Investment Trusts  

Investment spotlight: Patient capital

Investment spotlight: Patient capital

Today, the world differs from the one we imagine it to be. The wealth, technology and economic growth that for the last two centuries benefitted the West over the rest has now gone, and divergence has become convergence. We must hope that Chinese savings will play a similar part over the coming decades to the role of US capital during the 20th century.

Decline in real income

The world economy is not deglobalising, although the rapid growth of trade, relative to output, has slowed. Emerging and developing countries have not only become important in world output, they have become increasingly important in population. Change in relative economic power, and shifts in the comparative size of populations shape our world.

Article continues after advert

By 2050, the UN reckons that sub-Saharan Africa’s share of the global population will be almost as large as that of all the high-income countries in 1950, but much poorer. The immigration crisis of the EU will not end any time soon. These economic convergence and shifts in population are central elements in the big economic picture. 

Change and the US

Technological change brought about the internet. This merging of data processing and communication became the most important technology of our era aided by the collapse of the relative cost of semiconductors. But the sources of dynamism – technological change, productivity growth and global trade – are slowing and no one knows why. 
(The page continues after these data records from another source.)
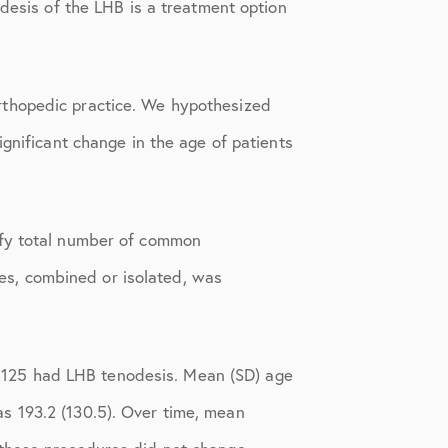
odesis of the LHB is a treatment option
rthopedic practice. We hypothesized
gnificant change in the age of patients
ify total number of common
s, combined or isolated, was
2125 had LHB tenodesis. Mean (SD) age
s 193.2 (130.5). Over time, mean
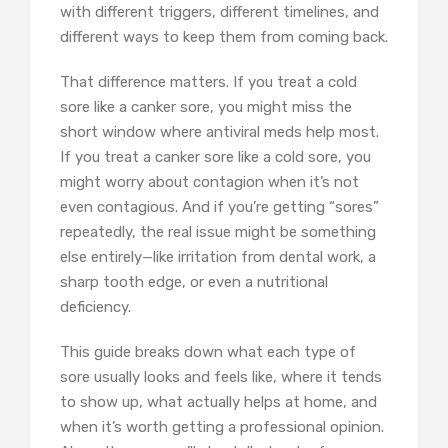
with different triggers, different timelines, and
different ways to keep them from coming back.
That difference matters. If you treat a cold
sore like a canker sore, you might miss the
short window where antiviral meds help most.
If you treat a canker sore like a cold sore, you
might worry about contagion when it’s not
even contagious. And if you’re getting “sores”
repeatedly, the real issue might be something
else entirely—like irritation from dental work, a
sharp tooth edge, or even a nutritional
deficiency.
This guide breaks down what each type of
sore usually looks and feels like, where it tends
to show up, what actually helps at home, and
when it’s worth getting a professional opinion.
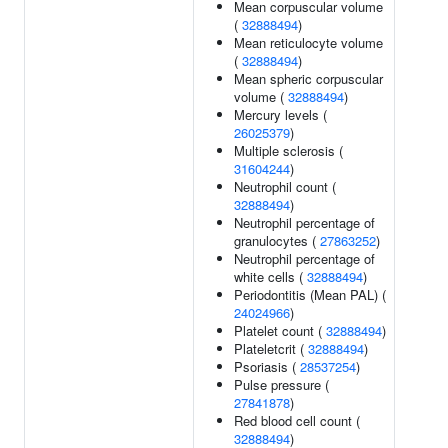
Mean corpuscular volume
(
32888494
)
Mean reticulocyte volume
(
32888494
)
Mean spheric corpuscular
volume (
32888494
)
Mercury levels (
26025379
)
Multiple sclerosis (
31604244
)
Neutrophil count (
32888494
)
Neutrophil percentage of
granulocytes (
27863252
)
Neutrophil percentage of
white cells (
32888494
)
Periodontitis (Mean PAL) (
24024966
)
Platelet count (
32888494
)
Plateletcrit (
32888494
)
Psoriasis (
28537254
)
Pulse pressure (
27841878
)
Red blood cell count (
32888494
)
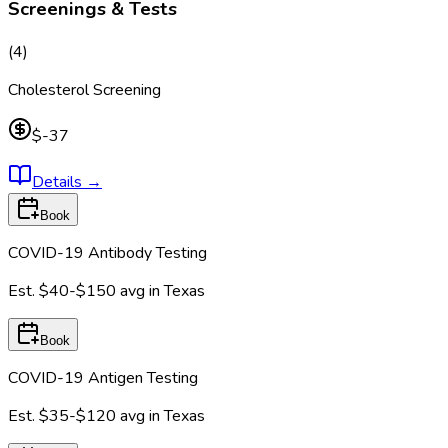
Screenings & Tests
(
4
)
Cholesterol Screening
$-37
Details
→
Book
COVID-19 Antibody Testing
Est.
$40-$150
avg in
Texas
Book
COVID-19 Antigen Testing
Est.
$35-$120
avg in
Texas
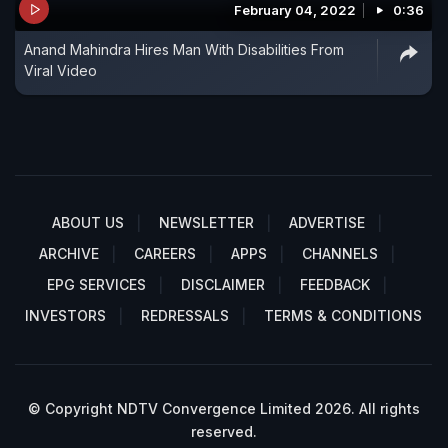
February 04, 2022
0:36
Anand Mahindra Hires Man With Disabilities From
Viral Video
ABOUT US
NEWSLETTER
ADVERTISE
ARCHIVE
CAREERS
APPS
CHANNELS
EPG SERVICES
DISCLAIMER
FEEDBACK
INVESTORS
REDRESSALS
TERMS & CONDITIONS
© Copyright NDTV Convergence Limited 2026. All rights
reserved.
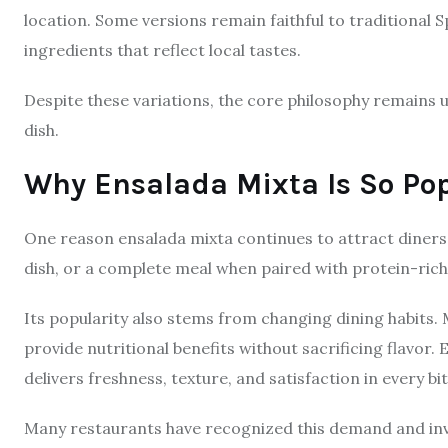
location. Some versions remain faithful to traditional
ingredients that reflect local tastes.
Despite these variations, the core philosophy remains u
dish.
Why Ensalada Mixta Is So Po
One reason ensalada mixta continues to attract diners is 
dish, or a complete meal when paired with protein-rich
Its popularity also stems from changing dining habits.
provide nutritional benefits without sacrificing flavor. 
delivers freshness, texture, and satisfaction in every bit
Many restaurants have recognized this demand and inv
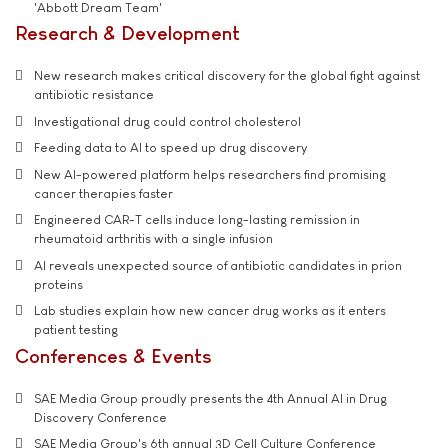
'Abbott Dream Team'
Research & Development
New research makes critical discovery for the global fight against
antibiotic resistance
Investigational drug could control cholesterol
Feeding data to AI to speed up drug discovery
New AI-powered platform helps researchers find promising
cancer therapies faster
Engineered CAR-T cells induce long-lasting remission in
rheumatoid arthritis with a single infusion
AI reveals unexpected source of antibiotic candidates in prion
proteins
Lab studies explain how new cancer drug works as it enters
patient testing
Conferences & Events
SAE Media Group proudly presents the 4th Annual AI in Drug
Discovery Conference
SAE Media Group's 6th annual 3D Cell Culture Conference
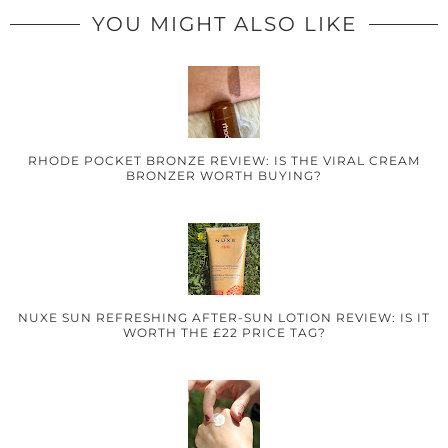
YOU MIGHT ALSO LIKE
RHODE POCKET BRONZE REVIEW: IS THE VIRAL CREAM
BRONZER WORTH BUYING?
NUXE SUN REFRESHING AFTER-SUN LOTION REVIEW: IS IT
WORTH THE £22 PRICE TAG?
This global technological frontier has been driven by the US ever since the late 19th century. But Robert Gordon, a professor of social sciences at Northwestern University, argues that the US economy has never matched the outstanding productivity it achieved between 1920 and 1970. 

One result, which has been powerfully reinforced by the 2007/08 collapses of banking systems, has been real income stagnation in Western high-income countries. 

Rising populist pressure across these economies makes managing these shifts far more difficult. 

The McKinsey Global Institute calculates that up to two-thirds of the populations of many rich countries suffered flat or falling real incomes between 2005 and 2014, so it is little wonder then that so many voters are grumpy. They are neither used to this, nor wish to become used to it.

Politics and safety

This is not an attractive business environment in which to invest, either for growth or productivity. Then factor in the politics of President Trump and Brexit, and the desire of most investors is to take no risk. 

But as Jeremy Grantham, founder of GMO, recently wrote: “Contrary to theory, the market price-earnings level does not primarily reflect future prospects, but current conditions. The variables it weights heavily are not academically or economically correct, but those that make investors feel comfortable. 

“High profit margins and stable, low inflation dominate this feel-good list, with stability of GDP growth (as opposed to actual growth) coming a distant third. 

“Investors’ extreme preference for comfort – as with human nature – has never changed. 

“The ebb and flow of these variables explains previous market peaks and troughs. These comfort factors, for example, have been at an extremely high average level for 20 years (as have price-earnings ratios) and remain so today, so today’s high-priced market is the completely usual response from investors.